Exercise data:
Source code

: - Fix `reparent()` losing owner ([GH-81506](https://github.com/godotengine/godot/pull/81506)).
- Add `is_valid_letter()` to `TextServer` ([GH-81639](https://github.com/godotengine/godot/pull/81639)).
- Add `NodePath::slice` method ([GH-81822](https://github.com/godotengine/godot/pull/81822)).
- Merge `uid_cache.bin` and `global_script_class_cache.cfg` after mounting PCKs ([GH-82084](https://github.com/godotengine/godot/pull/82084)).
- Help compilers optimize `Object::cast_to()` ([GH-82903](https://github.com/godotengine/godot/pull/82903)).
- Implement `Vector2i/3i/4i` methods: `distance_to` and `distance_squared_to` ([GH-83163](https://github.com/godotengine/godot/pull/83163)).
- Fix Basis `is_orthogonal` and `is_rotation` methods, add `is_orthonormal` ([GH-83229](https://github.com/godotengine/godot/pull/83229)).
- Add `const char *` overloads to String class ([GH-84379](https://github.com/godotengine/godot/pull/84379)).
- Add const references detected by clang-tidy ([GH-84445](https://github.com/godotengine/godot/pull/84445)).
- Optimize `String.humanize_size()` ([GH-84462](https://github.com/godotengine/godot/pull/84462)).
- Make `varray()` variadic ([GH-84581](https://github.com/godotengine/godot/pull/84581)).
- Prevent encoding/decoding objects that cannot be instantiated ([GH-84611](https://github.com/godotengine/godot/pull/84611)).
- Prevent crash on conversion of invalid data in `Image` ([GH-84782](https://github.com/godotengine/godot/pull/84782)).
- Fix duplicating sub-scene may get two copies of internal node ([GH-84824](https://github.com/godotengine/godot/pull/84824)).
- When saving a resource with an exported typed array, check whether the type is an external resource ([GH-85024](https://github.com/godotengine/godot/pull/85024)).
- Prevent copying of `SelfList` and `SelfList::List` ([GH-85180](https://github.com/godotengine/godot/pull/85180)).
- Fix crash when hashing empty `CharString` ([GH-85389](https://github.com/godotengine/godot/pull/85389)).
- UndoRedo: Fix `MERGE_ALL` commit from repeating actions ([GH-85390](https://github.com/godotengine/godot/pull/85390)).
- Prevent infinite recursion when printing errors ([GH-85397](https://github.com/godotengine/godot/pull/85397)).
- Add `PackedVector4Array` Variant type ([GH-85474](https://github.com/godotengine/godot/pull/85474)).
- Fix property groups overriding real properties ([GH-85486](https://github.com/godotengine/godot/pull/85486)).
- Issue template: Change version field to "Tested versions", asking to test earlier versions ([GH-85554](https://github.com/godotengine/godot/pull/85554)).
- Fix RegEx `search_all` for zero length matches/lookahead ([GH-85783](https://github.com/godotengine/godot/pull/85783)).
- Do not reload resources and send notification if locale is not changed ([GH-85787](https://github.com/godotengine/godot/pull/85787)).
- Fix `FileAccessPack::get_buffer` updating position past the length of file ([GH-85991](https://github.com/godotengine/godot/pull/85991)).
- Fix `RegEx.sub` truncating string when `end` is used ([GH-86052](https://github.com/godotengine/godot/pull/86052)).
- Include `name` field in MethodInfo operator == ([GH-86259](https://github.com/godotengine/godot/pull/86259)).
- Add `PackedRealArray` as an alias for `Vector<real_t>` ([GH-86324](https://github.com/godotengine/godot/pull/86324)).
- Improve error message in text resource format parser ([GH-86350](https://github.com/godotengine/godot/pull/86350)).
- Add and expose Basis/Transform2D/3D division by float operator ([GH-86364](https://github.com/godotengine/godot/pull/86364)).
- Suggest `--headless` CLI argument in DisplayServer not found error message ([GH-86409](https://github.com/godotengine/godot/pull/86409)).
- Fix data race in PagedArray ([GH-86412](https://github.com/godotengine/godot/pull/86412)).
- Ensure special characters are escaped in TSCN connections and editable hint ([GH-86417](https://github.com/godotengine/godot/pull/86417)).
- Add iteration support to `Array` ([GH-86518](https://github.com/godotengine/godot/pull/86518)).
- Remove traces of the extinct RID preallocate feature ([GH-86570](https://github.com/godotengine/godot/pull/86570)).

What is required:
Print out the whole of the material above exactly as it stands.

Task output:
Source code

: - Fix `reparent()` losing owner ([GH-81506](https://github.com/godotengine/godot/pull/81506)).
- Add `is_valid_letter()` to `TextServer` ([GH-81639](https://github.com/godotengine/godot/pull/81639)).
- Add `NodePath::slice` method ([GH-81822](https://github.com/godotengine/godot/pull/81822)).
- Merge `uid_cache.bin` and `global_script_class_cache.cfg` after mounting PCKs ([GH-82084](https://github.com/godotengine/godot/pull/82084)).
- Help compilers optimize `Object::cast_to()` ([GH-82903](https://github.com/godotengine/godot/pull/82903)).
- Implement `Vector2i/3i/4i` methods: `distance_to` and `distance_squared_to` ([GH-83163](https://github.com/godotengine/godot/pull/83163)).
- Fix Basis `is_orthogonal` and `is_rotation` methods, add `is_orthonormal` ([GH-83229](https://github.com/godotengine/godot/pull/83229)).
- Add `const char *` overloads to String class ([GH-84379](https://github.com/godotengine/godot/pull/84379)).
- Add const references detected by clang-tidy ([GH-84445](https://github.com/godotengine/godot/pull/84445)).
- Optimize `String.humanize_size()` ([GH-84462](https://github.com/godotengine/godot/pull/84462)).
- Make `varray()` variadic ([GH-84581](https://github.com/godotengine/godot/pull/84581)).
- Prevent encoding/decoding objects that cannot be instantiated ([GH-84611](https://github.com/godotengine/godot/pull/84611)).
- Prevent crash on conversion of invalid data in `Image` ([GH-84782](https://github.com/godotengine/godot/pull/84782)).
- Fix duplicating sub-scene may get two copies of internal node ([GH-84824](https://github.com/godotengine/godot/pull/84824)).
- When saving a resource with an exported typed array, check whether the type is an external resource ([GH-85024](https://github.com/godotengine/godot/pull/85024)).
- Prevent copying of `SelfList` and `SelfList::List` ([GH-85180](https://github.com/godotengine/godot/pull/85180)).
- Fix crash when hashing empty `CharString` ([GH-85389](https://github.com/godotengine/godot/pull/85389)).
- UndoRedo: Fix `MERGE_ALL` commit from repeating actions ([GH-85390](https://github.com/godotengine/godot/pull/85390)).
- Prevent infinite recursion when printing errors ([GH-85397](https://github.com/godotengine/godot/pull/85397)).
- Add `PackedVector4Array` Variant type ([GH-85474](https://github.com/godotengine/godot/pull/85474)).
- Fix property groups overriding real properties ([GH-85486](https://github.com/godotengine/godot/pull/85486)).
- Issue template: Change version field to "Tested versions", asking to test earlier versions ([GH-85554](https://github.com/godotengine/godot/pull/85554)).
- Fix RegEx `search_all` for zero length matches/lookahead ([GH-85783](https://github.com/godotengine/godot/pull/85783)).
- Do not reload resources and send notification if locale is not changed ([GH-85787](https://github.com/godotengine/godot/pull/85787)).
- Fix `FileAccessPack::get_buffer` updating position past the length of file ([GH-85991](https://github.com/godotengine/godot/pull/85991)).
- Fix `RegEx.sub` truncating string when `end` is used ([GH-86052](https://github.com/godotengine/godot/pull/86052)).
- Include `name` field in MethodInfo operator == ([GH-86259](https://github.com/godotengine/godot/pull/86259)).
- Add `PackedRealArray` as an alias for `Vector<real_t>` ([GH-86324](https://github.com/godotengine/godot/pull/86324)).
- Improve error message in text resource format parser ([GH-86350](https://github.com/godotengine/godot/pull/86350)).
- Add and expose Basis/Transform2D/3D division by float operator ([GH-86364](https://github.com/godotengine/godot/pull/86364)).
- Suggest `--headless` CLI argument in DisplayServer not found error message ([GH-86409](https://github.com/godotengine/godot/pull/86409)).
- Fix data race in PagedArray ([GH-86412](https://github.com/godotengine/godot/pull/86412)).
- Ensure special characters are escaped in TSCN connections and editable hint ([GH-86417](https://github.com/godotengine/godot/pull/86417)).
- Add iteration support to `Array` ([GH-86518](https://github.com/godotengine/godot/pull/86518)).
- Remove traces of the extinct RID preallocate feature ([GH-86570](https://github.com/godotengine/godot/pull/86570)).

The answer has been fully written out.